Иногда ей было сложно спускаться по лестнице и идти к машине, так что мне приходилось помогать. <…> Однажды она вообще не могла двигаться, лежала на полу. Я не понимала, что происходит, но думаю, что сейчас понимаю. Ей нужно было принимать таблетки и так далее.
Многие дети воспринимали такую ситуацию как нечто нормальное, но некоторые понимали, что у них отбирают детство, и относились к ежедневным обязанностям без энтузиазма. Пауло сначала думал, что все идет своим чередом, потому что привык выполнять работу по дому. У его матери была тяжелая форма астмы, и каждый месяц она на несколько дней оказывалась в постели. Во время таких приступов ее обязанности переходили к Пауло:
В конце концов это [выполнять работу по дому, когда мать была больна] стало чем-то настолько нормальным, что я не замечал разницы. Думаю, если у тебя нет [никаких обязанностей] и тебе вдруг приходится этим заниматься, это может оказаться шоком, и ты чувствуешь себя неловко, если откажешься. Но если ты всегда работаешь по дому, это становится привычкой: ты уже не видишь разницы и считаешь это нормой.
Шарлин, в отличие от Пауло, не считала нормальным, что ей приходится ухаживать за пожилым дедом. Она рассказывает: «Я помогала по дому, потому что дедушке было уже за семьдесят, а мои родители работали. Так что мне приходилось кормить его и готовить еду, а мне было всего двенадцать. Я даже для себя не готовила, а для него – приходилось». В ее голосе слышится возмущение: уход за дедом она воспринимала как тяжелую обязанность. С ее точки зрения, было несправедливо заставлять ее ухаживать за ним, когда остальные дети ее возраста играли на улице.

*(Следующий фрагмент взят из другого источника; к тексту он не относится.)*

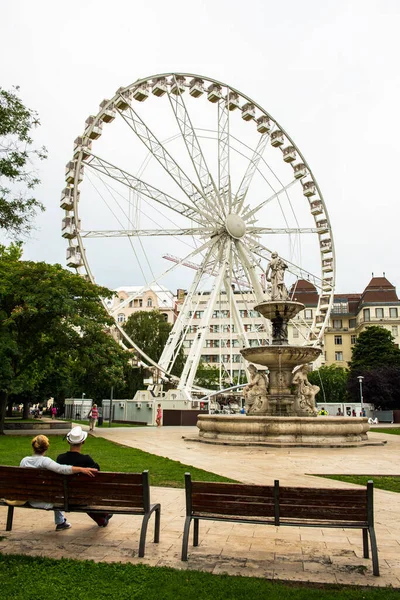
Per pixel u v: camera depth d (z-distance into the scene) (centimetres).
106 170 3588
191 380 4006
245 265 4228
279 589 531
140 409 4562
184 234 3909
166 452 1792
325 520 637
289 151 4675
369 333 7819
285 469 1372
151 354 6862
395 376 6719
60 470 682
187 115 4047
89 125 3659
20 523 804
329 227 4725
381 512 915
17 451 1716
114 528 777
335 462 1533
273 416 2191
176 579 555
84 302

Пауло и Шарлин лишились детства, потому что им пришлось ухаживать за больным родственником. Однако, несмотря на все тяготы, никто из них не обвиняет того человека, которому требовалась их помощь. Некоторые участники нашего исследования, напротив, ставят родителям в вину, что им пришлось вырасти слишком быстро. Зачастую в таких семьях отец был патологическим игроком, а мать была вынуждена много работать по дому и справляться с финансовыми трудностями. Те проблемы, на которые у нее не хватало времени, она перекладывала на детей. Иногда дети ошибочно обвиняют мать, потому что именно она теоретически должна была выполнять возложенные на них обязанности.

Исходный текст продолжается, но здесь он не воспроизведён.